A essa universalidade da dominação Anibal Quijano tratou como colonialidade que ele diferencia de colonialismo, ainda que vinculados. Colonialismo, afirma o autor:

(...) refere-se estritamente a uma estrutura de dominação/exploração onde o controlo da autoridade política, dos recursos de produção e do trabalho de uma população determinada domina outra de diferente identidade e cujas sedes centrais estão, além disso, localizadas noutra jurisdição territorial. (QUIJANO, 2009, p. 73). A colonialidade, assevera Quijano (1992), “es aún el modo mas general de dominacion en el Mundo actual” (p. 14), a dominação colonial consolidou um complexo cultural conhecido como racionalidade moderna europeia, que passou a fazer parte de um novo padrão de poder mundial, no qual a Europa concentra sua hegemonia bem como o controle da subjetividade, da cultura e da produção de conhecimento. (QUIJANO, 2005).

As concepções de Quijano, no que se refere à dimensão subjetiva da dominação, dialogam com Shiva (2002) e Arturo Escobar (2007), para quem o discurso do desenvolvimento constitui um sistema governado por certas regras o qual tem sua coesão devido a um conjunto de enunciados e práticas que se referem à industrialização da agricultura, dos campesinos, mulheres e do meio ambiente.

De acordo com Escobar (2007), pensar o desenvolvimento em termos de suas representações discursivas é importante porque permite nos concentrarmos na dominação e explorar mais produtivamente as condições de possibilidades e efeitos

do desenvolvimento.

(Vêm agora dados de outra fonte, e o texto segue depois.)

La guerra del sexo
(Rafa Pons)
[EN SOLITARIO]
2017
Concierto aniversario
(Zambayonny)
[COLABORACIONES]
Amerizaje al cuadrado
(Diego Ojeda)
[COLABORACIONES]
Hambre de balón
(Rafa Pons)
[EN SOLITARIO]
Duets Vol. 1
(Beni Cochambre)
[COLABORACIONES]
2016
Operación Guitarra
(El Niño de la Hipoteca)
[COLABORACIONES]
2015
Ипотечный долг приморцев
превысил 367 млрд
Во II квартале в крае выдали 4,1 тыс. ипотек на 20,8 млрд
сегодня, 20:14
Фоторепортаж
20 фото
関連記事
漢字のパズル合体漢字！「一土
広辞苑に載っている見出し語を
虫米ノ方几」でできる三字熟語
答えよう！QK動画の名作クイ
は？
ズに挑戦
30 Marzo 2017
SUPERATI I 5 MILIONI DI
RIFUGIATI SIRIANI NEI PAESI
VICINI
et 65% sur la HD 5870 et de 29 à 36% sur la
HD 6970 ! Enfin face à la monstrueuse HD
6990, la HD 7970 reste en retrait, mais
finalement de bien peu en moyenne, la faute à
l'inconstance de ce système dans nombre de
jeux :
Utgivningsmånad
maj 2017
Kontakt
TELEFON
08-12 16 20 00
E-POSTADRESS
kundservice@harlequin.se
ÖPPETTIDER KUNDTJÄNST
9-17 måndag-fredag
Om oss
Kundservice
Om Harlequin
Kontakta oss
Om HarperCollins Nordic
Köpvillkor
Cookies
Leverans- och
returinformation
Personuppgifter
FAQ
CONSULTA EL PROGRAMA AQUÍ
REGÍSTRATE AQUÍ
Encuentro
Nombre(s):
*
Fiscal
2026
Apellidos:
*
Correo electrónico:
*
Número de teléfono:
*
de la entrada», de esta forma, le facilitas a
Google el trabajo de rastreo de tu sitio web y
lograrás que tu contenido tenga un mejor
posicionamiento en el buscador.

Para o autor: “El análisis del discurso crea la posibilidad de “mantenerse desligado de él [discurso del desarrollo], suspendiendo su cercanía, para analizar el contexto teórico y práctico con que ha estado asociado” (Foucault, 1986: 3). (p. 23).

Em se tratando da racionalização do mundo esta opera de modo que todos os meios sociais, culturais e econômicos ficam submetidos a um pensamento único, sob o auspício da modernização e da necessária substituição de modelos de vidas autóctones que são concebidos como atrasados.

Nesse escopo em busca da inclusão de todas as regiões do mundo ao projeto de modernização, que escondia a verdade dessa narrativa, o objetivo era buscar matérias-primas, explorar a mão de obra local, acessar a terra e criar um mercado de compradores para auxiliar no processo de reprodução ampliada do capital.

Todos esses elementos identifiquei presentes na expansão da dendeicultura, que associo ao desenvolvimento na perspectiva neoliberal, que traz em suas práticas os elementos da ideologia Truman, que conforme identificou Escobar, ainda conformam as políticas de desenvolvimento para o chamado terceiro mundo e as parcelas de suas populações entendidas como subdesenvolvidas.